В том, что умираю, не вините никого и пожалуйста не сплетничайте. Покойник этого ужасно не любил. Мама, сестры и товарищи, простите - это не способ (другим не советую), но у меня выходов нет. Лиля - люби меня.
Товарищ правительство, моя семья это - Лиля Брик, мама, сестры и Вероника Витольдовна Полонская. Если ты устроишь им сносную жизнь спасибо. Начатые стихи отдайте Брикам, они разберутся.
Как говорят - Как говорят - "Инцидент исперчен", любовная лодка разбилась о быт.
Я с жизнью в расчете, и не к чему перечень взаимных болей, бед и обид.
Счастливо оставаться.
Владимир Маяковский. 12.1V.30 г.Товарищи вапповцы - не считайте меня малодушным.

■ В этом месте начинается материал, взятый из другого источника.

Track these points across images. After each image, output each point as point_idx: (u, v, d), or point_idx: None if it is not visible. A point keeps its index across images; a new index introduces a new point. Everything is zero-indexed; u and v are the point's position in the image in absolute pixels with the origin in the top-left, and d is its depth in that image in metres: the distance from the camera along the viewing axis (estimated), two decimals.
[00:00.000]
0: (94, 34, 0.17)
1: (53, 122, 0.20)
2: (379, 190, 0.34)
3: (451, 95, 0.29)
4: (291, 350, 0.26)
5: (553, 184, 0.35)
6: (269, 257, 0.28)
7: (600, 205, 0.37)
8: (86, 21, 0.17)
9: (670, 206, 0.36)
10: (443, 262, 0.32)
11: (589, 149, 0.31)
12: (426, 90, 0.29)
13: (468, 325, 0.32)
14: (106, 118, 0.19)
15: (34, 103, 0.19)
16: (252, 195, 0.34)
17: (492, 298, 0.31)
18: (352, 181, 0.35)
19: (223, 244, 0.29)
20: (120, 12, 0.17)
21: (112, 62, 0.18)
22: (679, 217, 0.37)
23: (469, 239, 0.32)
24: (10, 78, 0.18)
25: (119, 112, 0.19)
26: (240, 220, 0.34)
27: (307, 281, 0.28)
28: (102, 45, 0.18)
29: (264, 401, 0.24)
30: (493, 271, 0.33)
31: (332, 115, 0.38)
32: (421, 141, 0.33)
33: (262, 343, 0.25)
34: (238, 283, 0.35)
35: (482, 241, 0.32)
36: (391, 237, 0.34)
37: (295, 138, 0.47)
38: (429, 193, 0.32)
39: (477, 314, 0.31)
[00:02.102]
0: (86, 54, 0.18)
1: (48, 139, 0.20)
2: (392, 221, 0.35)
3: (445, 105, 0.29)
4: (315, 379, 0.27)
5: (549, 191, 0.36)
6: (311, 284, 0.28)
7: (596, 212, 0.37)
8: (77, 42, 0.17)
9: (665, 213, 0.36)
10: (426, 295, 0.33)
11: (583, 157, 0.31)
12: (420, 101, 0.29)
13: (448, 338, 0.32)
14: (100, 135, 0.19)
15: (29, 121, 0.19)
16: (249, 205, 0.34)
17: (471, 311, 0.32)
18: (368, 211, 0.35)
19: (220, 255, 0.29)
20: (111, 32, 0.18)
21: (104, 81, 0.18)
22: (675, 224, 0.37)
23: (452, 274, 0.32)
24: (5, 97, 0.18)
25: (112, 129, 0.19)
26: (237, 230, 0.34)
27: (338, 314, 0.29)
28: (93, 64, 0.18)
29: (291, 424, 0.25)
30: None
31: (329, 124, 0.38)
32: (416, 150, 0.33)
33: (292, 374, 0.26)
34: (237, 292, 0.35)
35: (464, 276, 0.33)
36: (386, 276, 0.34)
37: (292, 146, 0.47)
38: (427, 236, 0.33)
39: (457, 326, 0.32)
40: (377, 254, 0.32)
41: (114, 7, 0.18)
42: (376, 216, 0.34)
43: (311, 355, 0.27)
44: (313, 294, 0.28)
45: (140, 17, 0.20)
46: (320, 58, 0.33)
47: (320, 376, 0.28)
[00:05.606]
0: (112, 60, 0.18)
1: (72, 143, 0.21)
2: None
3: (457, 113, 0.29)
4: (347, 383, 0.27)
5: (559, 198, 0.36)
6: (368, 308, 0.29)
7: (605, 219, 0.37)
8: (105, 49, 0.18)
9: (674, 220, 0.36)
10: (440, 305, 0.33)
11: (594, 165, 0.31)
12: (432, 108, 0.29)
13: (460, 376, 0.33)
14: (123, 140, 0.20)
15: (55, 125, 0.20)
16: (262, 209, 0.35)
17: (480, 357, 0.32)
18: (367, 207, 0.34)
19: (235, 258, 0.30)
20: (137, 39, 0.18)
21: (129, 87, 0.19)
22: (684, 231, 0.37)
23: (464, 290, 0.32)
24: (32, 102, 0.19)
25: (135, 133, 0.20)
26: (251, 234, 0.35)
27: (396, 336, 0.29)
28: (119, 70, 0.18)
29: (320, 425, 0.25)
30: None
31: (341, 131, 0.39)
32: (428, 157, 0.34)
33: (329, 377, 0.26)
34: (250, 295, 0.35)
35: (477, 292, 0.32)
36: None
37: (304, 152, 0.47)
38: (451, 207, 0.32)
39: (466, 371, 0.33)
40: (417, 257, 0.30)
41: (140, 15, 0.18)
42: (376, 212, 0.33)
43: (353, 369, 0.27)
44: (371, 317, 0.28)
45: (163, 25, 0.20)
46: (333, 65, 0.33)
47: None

Сериозно - ничего не поделаешь. Привет.
Ермилову скажите, что жаль - снял лозунг, надо бы доругаться. В. М.
В столе у меня 2000 руб.- внесите налог. Остальные получите с ГИЗа. В. М.
Два совершенно различных чувства, два разных страха возникают при этом чтении.
Первый страх очень слабо связан с содержанием, а скорее - с целью, местом и временем. Он всеобъемлющ, и он заведом и с готовностью заполняет собой любое случайное слово. Человек собирается умереть - это очень страшно. И он говорит об этом- неважно что, но сознательно обговаривает обстоятельства, готовит себе эту казнь... Уж куда страшней?
Но есть и второй страх, не менее страшный. Это страх невстречи, непопадания, страх соскальзывания в пустоту.
Его тогда почувствовали очень многие, даже Бедный Демьян бормотнул в некрологе о "жуткой незначительности" письма. Дело, конечно, не в незначительности, дело в подлинности и соответствии, то есть в том, во что мы каждый раз упираемся, пытаясь понять Маяковского. Последняя записка, предсмертный выкрик - здесь, казалось бы, невозможны никакие подмены, это может крикнуть лишь сам человек, его подлинная суть, его нутро... Оказалось - нет, нечто другое. "Александр Иванович, Александр Иванович?.. Но никакого Александра Ивановича не было".
Конечно, можно сказать иначе, что и в этом есть определенная последовательность, он до конца остался верен себе. Пусть так, но только себе - не подходит. Нет такого себя, нет такого Я, не может быть такого живого человека (тогда ведь еще живого...). Верность же маске, а точнее, системе масок... Что ж, если эта формула не бессмысленна - пусть остается.
Весь шлак эпохи, мусор повседневности выражен в этом страшном письме.
"Ермилов... вапповцы... доругаться..."
Заседательский юмор, конторские хлопоты. Он все оставлял на своих местах, ничего в этом мире не рушил.